- Instructions to follow -
Word for word, and with pictures excluded, copy out all the records that follow.

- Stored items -
--
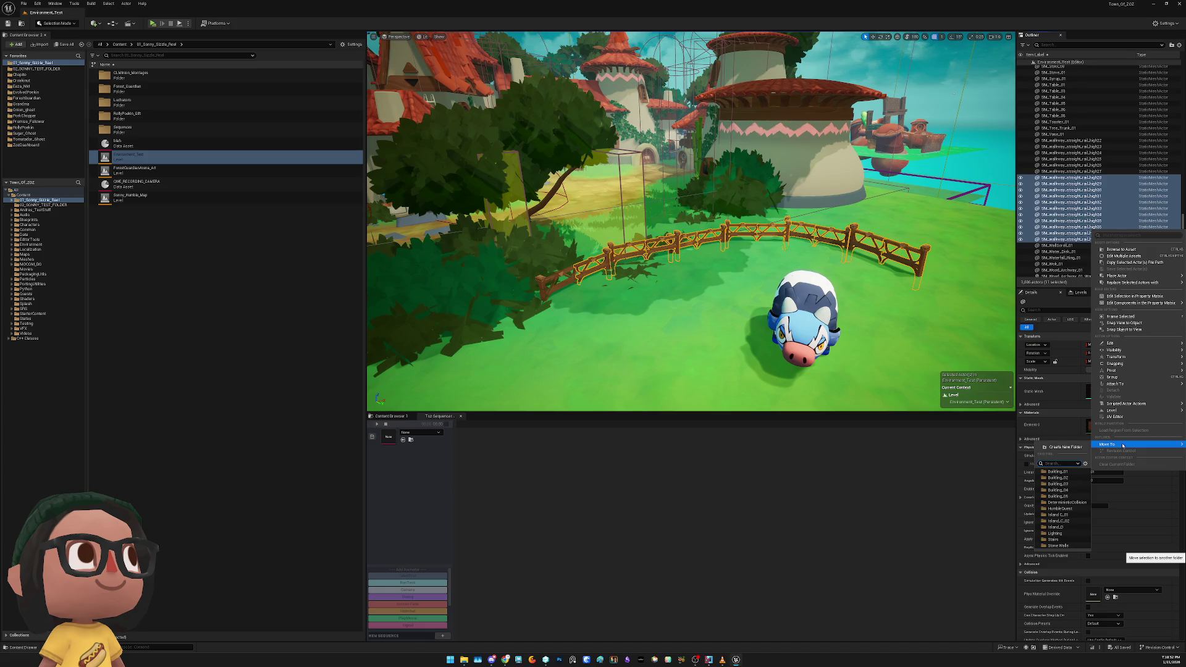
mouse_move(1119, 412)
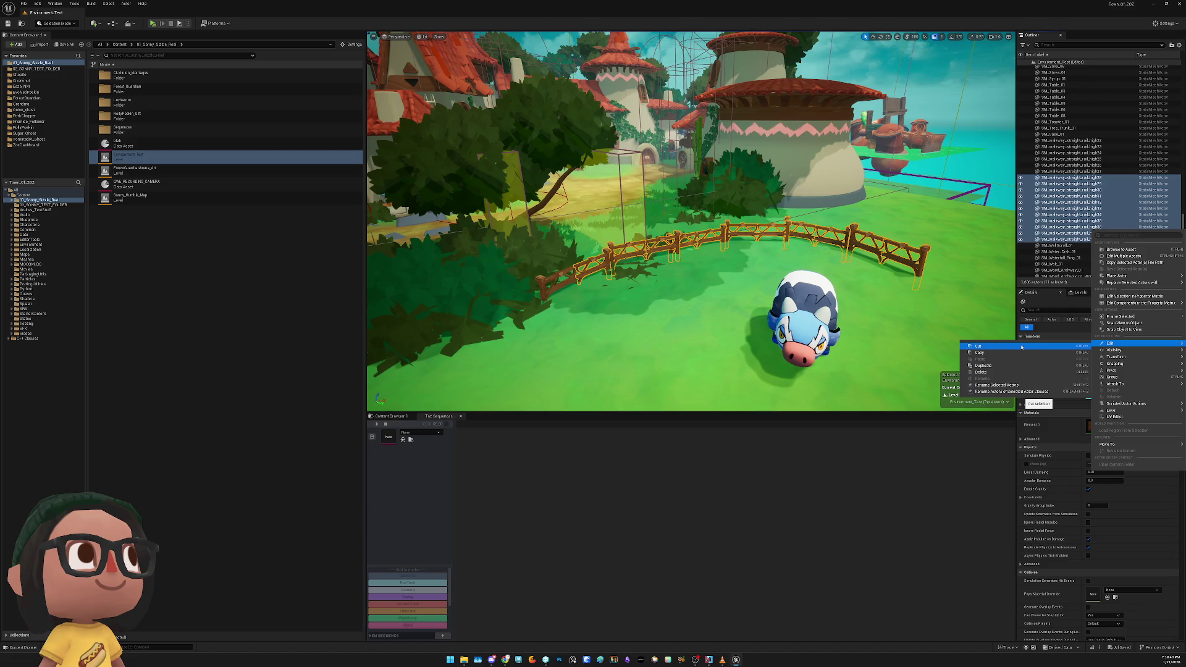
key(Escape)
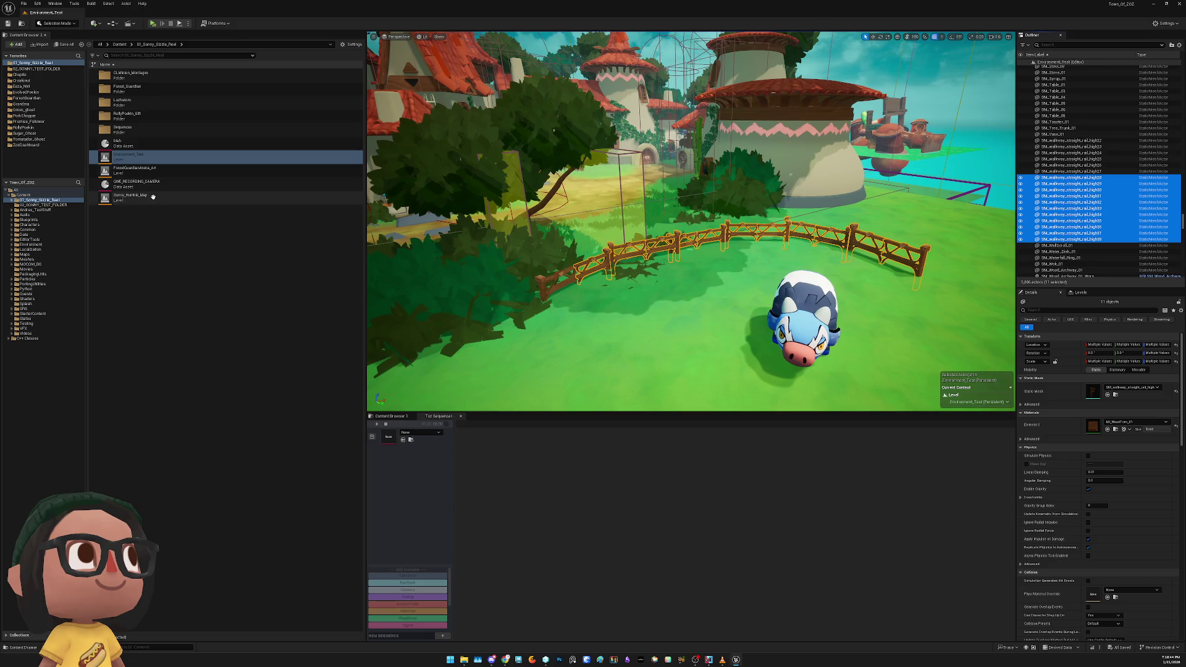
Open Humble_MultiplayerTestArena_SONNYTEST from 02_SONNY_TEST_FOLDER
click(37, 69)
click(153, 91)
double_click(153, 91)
--
- Task response -
mouse_move(1119, 412)
key(Escape)
Open Humble_MultiplayerTestArena_SONNYTEST from 02_SONNY_TEST_FOLDER
click(37, 69)
click(153, 91)
double_click(153, 91)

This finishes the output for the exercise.